+++ MATERIAL PROVIDED +++

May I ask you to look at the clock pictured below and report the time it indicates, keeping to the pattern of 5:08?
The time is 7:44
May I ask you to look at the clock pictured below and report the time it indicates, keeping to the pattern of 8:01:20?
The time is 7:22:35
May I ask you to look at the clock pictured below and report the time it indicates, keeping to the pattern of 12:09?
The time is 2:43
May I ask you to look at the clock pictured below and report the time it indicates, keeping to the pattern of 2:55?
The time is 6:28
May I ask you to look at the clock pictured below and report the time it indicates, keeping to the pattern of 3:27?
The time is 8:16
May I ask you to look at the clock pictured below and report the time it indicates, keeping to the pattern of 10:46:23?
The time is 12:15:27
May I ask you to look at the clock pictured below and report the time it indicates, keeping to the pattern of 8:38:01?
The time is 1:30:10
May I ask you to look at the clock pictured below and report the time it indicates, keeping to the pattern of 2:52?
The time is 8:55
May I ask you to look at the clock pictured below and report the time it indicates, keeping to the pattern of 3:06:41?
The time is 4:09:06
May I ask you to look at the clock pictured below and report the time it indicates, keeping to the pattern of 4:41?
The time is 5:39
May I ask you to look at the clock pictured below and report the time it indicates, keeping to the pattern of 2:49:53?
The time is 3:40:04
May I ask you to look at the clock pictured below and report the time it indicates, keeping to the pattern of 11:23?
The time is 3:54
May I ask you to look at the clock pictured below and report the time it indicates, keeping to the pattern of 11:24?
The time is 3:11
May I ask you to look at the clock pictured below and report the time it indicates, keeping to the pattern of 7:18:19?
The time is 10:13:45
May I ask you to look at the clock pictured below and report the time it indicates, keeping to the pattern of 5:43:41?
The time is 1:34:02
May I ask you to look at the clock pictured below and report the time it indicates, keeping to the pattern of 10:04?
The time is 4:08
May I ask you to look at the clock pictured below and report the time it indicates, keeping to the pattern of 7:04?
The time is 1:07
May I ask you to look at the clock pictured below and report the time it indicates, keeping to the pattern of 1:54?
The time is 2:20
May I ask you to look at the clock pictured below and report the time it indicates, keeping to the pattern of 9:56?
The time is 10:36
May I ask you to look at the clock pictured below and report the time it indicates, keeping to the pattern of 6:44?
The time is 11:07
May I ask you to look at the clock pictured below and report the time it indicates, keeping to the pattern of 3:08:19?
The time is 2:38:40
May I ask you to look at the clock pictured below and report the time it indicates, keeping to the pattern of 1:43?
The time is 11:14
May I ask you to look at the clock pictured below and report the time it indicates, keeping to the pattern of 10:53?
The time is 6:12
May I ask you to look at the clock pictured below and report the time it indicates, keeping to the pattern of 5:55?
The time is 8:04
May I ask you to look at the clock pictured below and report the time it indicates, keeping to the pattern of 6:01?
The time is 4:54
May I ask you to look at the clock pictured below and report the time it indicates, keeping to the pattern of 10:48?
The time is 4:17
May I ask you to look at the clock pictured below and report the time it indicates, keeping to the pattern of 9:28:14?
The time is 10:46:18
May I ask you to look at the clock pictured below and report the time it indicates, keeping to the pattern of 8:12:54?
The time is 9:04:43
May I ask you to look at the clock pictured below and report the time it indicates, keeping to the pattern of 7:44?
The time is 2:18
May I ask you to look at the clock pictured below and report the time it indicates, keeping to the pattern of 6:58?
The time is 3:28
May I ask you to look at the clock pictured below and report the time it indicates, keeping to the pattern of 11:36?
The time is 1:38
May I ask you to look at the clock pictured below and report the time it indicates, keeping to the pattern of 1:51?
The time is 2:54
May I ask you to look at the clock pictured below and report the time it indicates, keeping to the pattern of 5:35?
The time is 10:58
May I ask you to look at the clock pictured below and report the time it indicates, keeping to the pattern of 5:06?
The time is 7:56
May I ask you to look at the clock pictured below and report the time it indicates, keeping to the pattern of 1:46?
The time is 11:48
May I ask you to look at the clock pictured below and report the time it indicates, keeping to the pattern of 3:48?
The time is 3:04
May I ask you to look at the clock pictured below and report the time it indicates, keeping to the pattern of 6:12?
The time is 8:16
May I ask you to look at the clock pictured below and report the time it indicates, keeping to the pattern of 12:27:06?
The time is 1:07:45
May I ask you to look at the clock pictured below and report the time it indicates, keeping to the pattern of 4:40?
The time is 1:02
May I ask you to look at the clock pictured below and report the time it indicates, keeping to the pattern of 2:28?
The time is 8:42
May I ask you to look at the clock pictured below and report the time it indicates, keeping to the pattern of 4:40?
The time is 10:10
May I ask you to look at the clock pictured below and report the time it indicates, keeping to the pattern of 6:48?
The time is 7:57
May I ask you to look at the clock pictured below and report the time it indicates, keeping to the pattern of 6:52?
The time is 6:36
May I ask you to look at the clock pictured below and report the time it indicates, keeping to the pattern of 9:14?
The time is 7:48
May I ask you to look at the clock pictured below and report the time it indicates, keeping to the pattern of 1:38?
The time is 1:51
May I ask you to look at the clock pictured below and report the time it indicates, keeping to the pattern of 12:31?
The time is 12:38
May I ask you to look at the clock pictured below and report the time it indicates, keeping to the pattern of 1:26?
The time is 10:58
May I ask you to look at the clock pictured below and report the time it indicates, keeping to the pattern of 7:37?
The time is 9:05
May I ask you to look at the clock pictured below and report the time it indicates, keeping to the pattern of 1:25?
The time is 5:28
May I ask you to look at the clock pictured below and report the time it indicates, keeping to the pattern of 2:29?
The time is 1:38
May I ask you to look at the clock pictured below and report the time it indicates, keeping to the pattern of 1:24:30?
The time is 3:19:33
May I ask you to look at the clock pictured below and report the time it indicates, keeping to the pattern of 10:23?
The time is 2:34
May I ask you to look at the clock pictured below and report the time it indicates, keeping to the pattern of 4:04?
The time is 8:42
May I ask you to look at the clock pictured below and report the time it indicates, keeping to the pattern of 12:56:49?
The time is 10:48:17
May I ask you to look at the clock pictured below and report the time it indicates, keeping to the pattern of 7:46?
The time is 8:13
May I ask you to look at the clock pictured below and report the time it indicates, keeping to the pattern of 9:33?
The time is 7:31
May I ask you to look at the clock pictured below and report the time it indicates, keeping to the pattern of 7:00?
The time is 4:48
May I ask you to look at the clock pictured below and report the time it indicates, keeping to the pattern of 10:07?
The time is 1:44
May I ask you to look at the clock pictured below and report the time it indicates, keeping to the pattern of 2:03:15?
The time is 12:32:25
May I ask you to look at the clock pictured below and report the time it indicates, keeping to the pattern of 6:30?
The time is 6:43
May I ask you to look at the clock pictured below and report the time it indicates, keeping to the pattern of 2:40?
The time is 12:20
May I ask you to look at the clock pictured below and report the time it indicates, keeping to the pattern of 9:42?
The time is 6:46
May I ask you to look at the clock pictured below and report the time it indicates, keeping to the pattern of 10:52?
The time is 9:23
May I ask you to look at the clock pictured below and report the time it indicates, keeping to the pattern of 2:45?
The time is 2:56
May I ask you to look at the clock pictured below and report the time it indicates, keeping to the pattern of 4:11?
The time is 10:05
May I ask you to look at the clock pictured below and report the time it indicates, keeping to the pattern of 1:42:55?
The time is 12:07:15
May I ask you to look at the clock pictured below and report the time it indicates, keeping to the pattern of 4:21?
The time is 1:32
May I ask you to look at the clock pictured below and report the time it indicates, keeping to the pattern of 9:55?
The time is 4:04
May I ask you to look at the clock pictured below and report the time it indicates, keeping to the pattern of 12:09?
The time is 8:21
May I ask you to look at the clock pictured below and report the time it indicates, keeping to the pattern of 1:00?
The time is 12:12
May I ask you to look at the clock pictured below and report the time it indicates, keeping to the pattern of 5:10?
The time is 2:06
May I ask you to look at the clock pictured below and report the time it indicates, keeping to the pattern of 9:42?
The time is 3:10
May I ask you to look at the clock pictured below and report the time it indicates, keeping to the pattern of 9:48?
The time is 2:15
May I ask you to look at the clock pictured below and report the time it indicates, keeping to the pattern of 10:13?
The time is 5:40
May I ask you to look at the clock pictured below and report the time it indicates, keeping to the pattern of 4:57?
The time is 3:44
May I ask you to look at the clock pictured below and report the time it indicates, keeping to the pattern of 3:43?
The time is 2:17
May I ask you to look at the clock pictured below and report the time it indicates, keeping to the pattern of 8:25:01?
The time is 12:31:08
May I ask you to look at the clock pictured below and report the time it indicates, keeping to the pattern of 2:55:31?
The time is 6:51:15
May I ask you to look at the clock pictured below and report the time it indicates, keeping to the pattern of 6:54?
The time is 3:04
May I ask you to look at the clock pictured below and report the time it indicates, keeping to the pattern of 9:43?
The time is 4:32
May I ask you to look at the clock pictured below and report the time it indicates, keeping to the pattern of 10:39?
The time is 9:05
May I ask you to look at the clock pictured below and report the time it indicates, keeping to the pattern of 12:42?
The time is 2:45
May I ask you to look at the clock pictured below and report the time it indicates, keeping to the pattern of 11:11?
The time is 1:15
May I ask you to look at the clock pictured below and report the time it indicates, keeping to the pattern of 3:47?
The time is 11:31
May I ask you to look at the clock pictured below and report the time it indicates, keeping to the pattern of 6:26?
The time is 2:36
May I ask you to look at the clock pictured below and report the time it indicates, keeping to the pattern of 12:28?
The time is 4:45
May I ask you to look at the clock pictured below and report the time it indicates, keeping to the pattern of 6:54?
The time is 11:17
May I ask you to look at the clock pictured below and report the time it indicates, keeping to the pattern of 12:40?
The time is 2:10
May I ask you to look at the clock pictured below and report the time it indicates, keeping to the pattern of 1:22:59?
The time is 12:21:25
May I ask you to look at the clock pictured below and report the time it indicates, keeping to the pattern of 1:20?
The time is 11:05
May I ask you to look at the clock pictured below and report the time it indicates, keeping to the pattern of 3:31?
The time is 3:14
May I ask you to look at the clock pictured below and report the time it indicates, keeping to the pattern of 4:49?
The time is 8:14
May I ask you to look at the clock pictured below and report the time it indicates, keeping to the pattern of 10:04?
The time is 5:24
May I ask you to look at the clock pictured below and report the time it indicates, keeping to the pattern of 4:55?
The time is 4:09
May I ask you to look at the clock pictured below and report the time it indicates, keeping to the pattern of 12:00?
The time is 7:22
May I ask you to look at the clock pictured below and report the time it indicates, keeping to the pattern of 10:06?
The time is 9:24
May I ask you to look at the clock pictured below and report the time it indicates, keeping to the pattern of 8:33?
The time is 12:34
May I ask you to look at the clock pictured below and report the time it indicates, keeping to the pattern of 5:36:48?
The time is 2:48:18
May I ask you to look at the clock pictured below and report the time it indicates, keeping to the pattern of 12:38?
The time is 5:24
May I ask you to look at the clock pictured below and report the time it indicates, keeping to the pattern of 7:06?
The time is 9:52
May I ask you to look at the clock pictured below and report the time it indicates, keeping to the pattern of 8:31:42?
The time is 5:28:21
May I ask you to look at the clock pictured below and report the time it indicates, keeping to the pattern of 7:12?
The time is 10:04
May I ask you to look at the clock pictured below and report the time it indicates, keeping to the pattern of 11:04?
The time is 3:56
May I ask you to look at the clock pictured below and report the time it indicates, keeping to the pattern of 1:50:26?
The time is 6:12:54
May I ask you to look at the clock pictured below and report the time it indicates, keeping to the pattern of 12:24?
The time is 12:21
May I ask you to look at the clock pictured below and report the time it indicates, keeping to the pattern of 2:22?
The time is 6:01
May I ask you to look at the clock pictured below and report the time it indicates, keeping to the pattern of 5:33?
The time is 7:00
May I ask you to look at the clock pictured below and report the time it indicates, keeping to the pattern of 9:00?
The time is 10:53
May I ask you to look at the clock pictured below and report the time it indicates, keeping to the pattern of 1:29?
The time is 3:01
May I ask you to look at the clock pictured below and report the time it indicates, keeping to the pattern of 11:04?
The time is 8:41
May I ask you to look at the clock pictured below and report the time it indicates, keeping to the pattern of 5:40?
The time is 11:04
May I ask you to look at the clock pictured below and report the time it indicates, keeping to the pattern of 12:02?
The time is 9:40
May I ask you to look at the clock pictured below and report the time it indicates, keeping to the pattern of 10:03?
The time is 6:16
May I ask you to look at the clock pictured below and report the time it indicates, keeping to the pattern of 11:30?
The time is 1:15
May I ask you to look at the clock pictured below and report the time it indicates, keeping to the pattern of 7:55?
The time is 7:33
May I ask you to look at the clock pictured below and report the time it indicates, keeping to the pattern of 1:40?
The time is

+++

Put each of the lines above, from the first line of the records through the line that has "The time is 8:55", into a Markdown table with the columns Row and Line. Number the rows in order and omit blank lines.

**REPLY**
| Row | Line |
|---|---|
| 1 | May I ask you to look at the clock pictured below and report the time it indicates, keeping to the pattern of 5:08? |
| 2 | The time is 7:44 |
| 3 | May I ask you to look at the clock pictured below and report the time it indicates, keeping to the pattern of 8:01:20? |
| 4 | The time is 7:22:35 |
| 5 | May I ask you to look at the clock pictured below and report the time it indicates, keeping to the pattern of 12:09? |
| 6 | The time is 2:43 |
| 7 | May I ask you to look at the clock pictured below and report the time it indicates, keeping to the pattern of 2:55? |
| 8 | The time is 6:28 |
| 9 | May I ask you to look at the clock pictured below and report the time it indicates, keeping to the pattern of 3:27? |
| 10 | The time is 8:16 |
| 11 | May I ask you to look at the clock pictured below and report the time it indicates, keeping to the pattern of 10:46:23? |
| 12 | The time is 12:15:27 |
| 13 | May I ask you to look at the clock pictured below and report the time it indicates, keeping to the pattern of 8:38:01? |
| 14 | The time is 1:30:10 |
| 15 | May I ask you to look at the clock pictured below and report the time it indicates, keeping to the pattern of 2:52? |
| 16 | The time is 8:55 |